Find every line in the records below that holds the word "THÁNG" and copy it.
===== DATA SECTION
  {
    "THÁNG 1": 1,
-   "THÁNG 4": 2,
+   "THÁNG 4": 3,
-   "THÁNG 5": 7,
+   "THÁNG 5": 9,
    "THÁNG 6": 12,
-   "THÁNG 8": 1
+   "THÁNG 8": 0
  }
==========
===== DATA SECTION
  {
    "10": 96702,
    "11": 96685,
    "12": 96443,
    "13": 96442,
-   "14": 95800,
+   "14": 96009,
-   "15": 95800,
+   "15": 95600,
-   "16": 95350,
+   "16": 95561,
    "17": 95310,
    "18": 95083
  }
==========
* [TASK SOLUTION]
    "THÁNG 1": 1,
-   "THÁNG 4": 2,
+   "THÁNG 4": 3,
-   "THÁNG 5": 7,
+   "THÁNG 5": 9,
    "THÁNG 6": 12,
-   "THÁNG 8": 1
+   "THÁNG 8": 0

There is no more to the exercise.